» **What the task requires**: Reproduce every line of the data below verbatim.

(Dataset entries)
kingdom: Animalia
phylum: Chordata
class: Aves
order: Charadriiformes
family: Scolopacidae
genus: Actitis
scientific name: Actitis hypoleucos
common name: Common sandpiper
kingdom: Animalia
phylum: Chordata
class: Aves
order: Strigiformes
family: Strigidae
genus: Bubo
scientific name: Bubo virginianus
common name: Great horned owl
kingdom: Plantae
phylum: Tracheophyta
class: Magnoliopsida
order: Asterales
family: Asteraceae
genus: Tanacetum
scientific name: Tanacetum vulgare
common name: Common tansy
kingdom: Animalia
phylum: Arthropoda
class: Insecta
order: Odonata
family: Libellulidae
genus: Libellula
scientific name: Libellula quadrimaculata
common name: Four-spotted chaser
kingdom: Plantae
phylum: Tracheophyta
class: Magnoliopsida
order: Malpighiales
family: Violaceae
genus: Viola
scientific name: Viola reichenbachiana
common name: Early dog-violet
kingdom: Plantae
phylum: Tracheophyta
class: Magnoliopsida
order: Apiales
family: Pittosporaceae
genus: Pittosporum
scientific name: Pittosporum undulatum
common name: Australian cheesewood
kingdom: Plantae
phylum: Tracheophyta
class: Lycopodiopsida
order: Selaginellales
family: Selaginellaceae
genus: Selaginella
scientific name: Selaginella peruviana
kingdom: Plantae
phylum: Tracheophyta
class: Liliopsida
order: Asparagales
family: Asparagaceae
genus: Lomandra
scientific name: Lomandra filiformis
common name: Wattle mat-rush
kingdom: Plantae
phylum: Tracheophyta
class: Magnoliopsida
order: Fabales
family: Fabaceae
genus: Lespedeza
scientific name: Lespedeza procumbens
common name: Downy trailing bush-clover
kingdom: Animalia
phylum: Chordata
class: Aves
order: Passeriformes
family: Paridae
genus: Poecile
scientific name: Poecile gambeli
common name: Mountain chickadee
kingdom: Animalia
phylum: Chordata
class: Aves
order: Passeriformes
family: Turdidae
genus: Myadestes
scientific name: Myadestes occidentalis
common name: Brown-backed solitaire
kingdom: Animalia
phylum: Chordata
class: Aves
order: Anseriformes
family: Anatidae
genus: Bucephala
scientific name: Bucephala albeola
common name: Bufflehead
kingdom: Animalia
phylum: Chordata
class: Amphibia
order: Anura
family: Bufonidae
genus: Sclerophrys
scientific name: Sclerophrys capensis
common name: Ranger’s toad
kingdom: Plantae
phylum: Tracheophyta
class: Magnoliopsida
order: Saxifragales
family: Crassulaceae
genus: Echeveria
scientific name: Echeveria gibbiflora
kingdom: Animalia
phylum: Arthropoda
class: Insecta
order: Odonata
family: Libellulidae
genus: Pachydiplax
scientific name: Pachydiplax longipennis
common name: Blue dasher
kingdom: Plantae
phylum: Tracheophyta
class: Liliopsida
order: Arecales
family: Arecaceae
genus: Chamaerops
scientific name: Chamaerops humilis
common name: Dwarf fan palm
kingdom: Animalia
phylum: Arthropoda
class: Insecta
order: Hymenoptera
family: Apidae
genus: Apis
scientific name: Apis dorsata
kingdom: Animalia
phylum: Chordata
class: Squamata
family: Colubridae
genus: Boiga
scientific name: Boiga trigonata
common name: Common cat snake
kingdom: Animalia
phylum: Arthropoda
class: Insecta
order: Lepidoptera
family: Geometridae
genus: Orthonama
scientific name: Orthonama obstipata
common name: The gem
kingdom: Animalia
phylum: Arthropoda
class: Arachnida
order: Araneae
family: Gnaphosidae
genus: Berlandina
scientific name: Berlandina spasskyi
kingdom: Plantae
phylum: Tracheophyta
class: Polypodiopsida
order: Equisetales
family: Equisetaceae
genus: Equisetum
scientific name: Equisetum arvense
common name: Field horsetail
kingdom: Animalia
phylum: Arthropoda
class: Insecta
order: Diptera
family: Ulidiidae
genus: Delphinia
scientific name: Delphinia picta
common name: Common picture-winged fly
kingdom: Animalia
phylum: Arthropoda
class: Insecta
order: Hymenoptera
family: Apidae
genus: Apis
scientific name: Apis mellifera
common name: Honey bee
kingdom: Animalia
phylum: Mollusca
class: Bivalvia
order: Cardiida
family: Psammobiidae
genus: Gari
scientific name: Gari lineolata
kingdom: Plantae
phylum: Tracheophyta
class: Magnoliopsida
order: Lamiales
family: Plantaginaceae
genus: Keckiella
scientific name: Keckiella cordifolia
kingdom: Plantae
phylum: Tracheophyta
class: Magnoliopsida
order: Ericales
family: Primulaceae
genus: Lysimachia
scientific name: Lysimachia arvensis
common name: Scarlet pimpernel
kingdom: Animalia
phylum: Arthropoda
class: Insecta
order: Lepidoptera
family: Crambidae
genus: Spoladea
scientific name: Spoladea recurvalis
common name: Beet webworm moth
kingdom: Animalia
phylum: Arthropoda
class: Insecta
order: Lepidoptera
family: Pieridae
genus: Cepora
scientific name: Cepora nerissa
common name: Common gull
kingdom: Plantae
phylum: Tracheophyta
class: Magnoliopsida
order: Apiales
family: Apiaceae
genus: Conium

» **Finished answer**:
kingdom: Animalia
phylum: Chordata
class: Aves
order: Charadriiformes
family: Scolopacidae
genus: Actitis
scientific name: Actitis hypoleucos
common name: Common sandpiper
kingdom: Animalia
phylum: Chordata
class: Aves
order: Strigiformes
family: Strigidae
genus: Bubo
scientific name: Bubo virginianus
common name: Great horned owl
kingdom: Plantae
phylum: Tracheophyta
class: Magnoliopsida
order: Asterales
family: Asteraceae
genus: Tanacetum
scientific name: Tanacetum vulgare
common name: Common tansy
kingdom: Animalia
phylum: Arthropoda
class: Insecta
order: Odonata
family: Libellulidae
genus: Libellula
scientific name: Libellula quadrimaculata
common name: Four-spotted chaser
kingdom: Plantae
phylum: Tracheophyta
class: Magnoliopsida
order: Malpighiales
family: Violaceae
genus: Viola
scientific name: Viola reichenbachiana
common name: Early dog-violet
kingdom: Plantae
phylum: Tracheophyta
class: Magnoliopsida
order: Apiales
family: Pittosporaceae
genus: Pittosporum
scientific name: Pittosporum undulatum
common name: Australian cheesewood
kingdom: Plantae
phylum: Tracheophyta
class: Lycopodiopsida
order: Selaginellales
family: Selaginellaceae
genus: Selaginella
scientific name: Selaginella peruviana
kingdom: Plantae
phylum: Tracheophyta
class: Liliopsida
order: Asparagales
family: Asparagaceae
genus: Lomandra
scientific name: Lomandra filiformis
common name: Wattle mat-rush
kingdom: Plantae
phylum: Tracheophyta
class: Magnoliopsida
order: Fabales
family: Fabaceae
genus: Lespedeza
scientific name: Lespedeza procumbens
common name: Downy trailing bush-clover
kingdom: Animalia
phylum: Chordata
class: Aves
order: Passeriformes
family: Paridae
genus: Poecile
scientific name: Poecile gambeli
common name: Mountain chickadee
kingdom: Animalia
phylum: Chordata
class: Aves
order: Passeriformes
family: Turdidae
genus: Myadestes
scientific name: Myadestes occidentalis
common name: Brown-backed solitaire
kingdom: Animalia
phylum: Chordata
class: Aves
order: Anseriformes
family: Anatidae
genus: Bucephala
scientific name: Bucephala albeola
common name: Bufflehead
kingdom: Animalia
phylum: Chordata
class: Amphibia
order: Anura
family: Bufonidae
genus: Sclerophrys
scientific name: Sclerophrys capensis
common name: Ranger’s toad
kingdom: Plantae
phylum: Tracheophyta
class: Magnoliopsida
order: Saxifragales
family: Crassulaceae
genus: Echeveria
scientific name: Echeveria gibbiflora
kingdom: Animalia
phylum: Arthropoda
class: Insecta
order: Odonata
family: Libellulidae
genus: Pachydiplax
scientific name: Pachydiplax longipennis
common name: Blue dasher
kingdom: Plantae
phylum: Tracheophyta
class: Liliopsida
order: Arecales
family: Arecaceae
genus: Chamaerops
scientific name: Chamaerops humilis
common name: Dwarf fan palm
kingdom: Animalia
phylum: Arthropoda
class: Insecta
order: Hymenoptera
family: Apidae
genus: Apis
scientific name: Apis dorsata
kingdom: Animalia
phylum: Chordata
class: Squamata
family: Colubridae
genus: Boiga
scientific name: Boiga trigonata
common name: Common cat snake
kingdom: Animalia
phylum: Arthropoda
class: Insecta
order: Lepidoptera
family: Geometridae
genus: Orthonama
scientific name: Orthonama obstipata
common name: The gem
kingdom: Animalia
phylum: Arthropoda
class: Arachnida
order: Araneae
family: Gnaphosidae
genus: Berlandina
scientific name: Berlandina spasskyi
kingdom: Plantae
phylum: Tracheophyta
class: Polypodiopsida
order: Equisetales
family: Equisetaceae
genus: Equisetum
scientific name: Equisetum arvense
common name: Field horsetail
kingdom: Animalia
phylum: Arthropoda
class: Insecta
order: Diptera
family: Ulidiidae
genus: Delphinia
scientific name: Delphinia picta
common name: Common picture-winged fly
kingdom: Animalia
phylum: Arthropoda
class: Insecta
order: Hymenoptera
family: Apidae
genus: Apis
scientific name: Apis mellifera
common name: Honey bee
kingdom: Animalia
phylum: Mollusca
class: Bivalvia
order: Cardiida
family: Psammobiidae
genus: Gari
scientific name: Gari lineolata
kingdom: Plantae
phylum: Tracheophyta
class: Magnoliopsida
order: Lamiales
family: Plantaginaceae
genus: Keckiella
scientific name: Keckiella cordifolia
kingdom: Plantae
phylum: Tracheophyta
class: Magnoliopsida
order: Ericales
family: Primulaceae
genus: Lysimachia
scientific name: Lysimachia arvensis
common name: Scarlet pimpernel
kingdom: Animalia
phylum: Arthropoda
class: Insecta
order: Lepidoptera
family: Crambidae
genus: Spoladea
scientific name: Spoladea recurvalis
common name: Beet webworm moth
kingdom: Animalia
phylum: Arthropoda
class: Insecta
order: Lepidoptera
family: Pieridae
genus: Cepora
scientific name: Cepora nerissa
common name: Common gull
kingdom: Plantae
phylum: Tracheophyta
class: Magnoliopsida
order: Apiales
family: Apiaceae
genus: Conium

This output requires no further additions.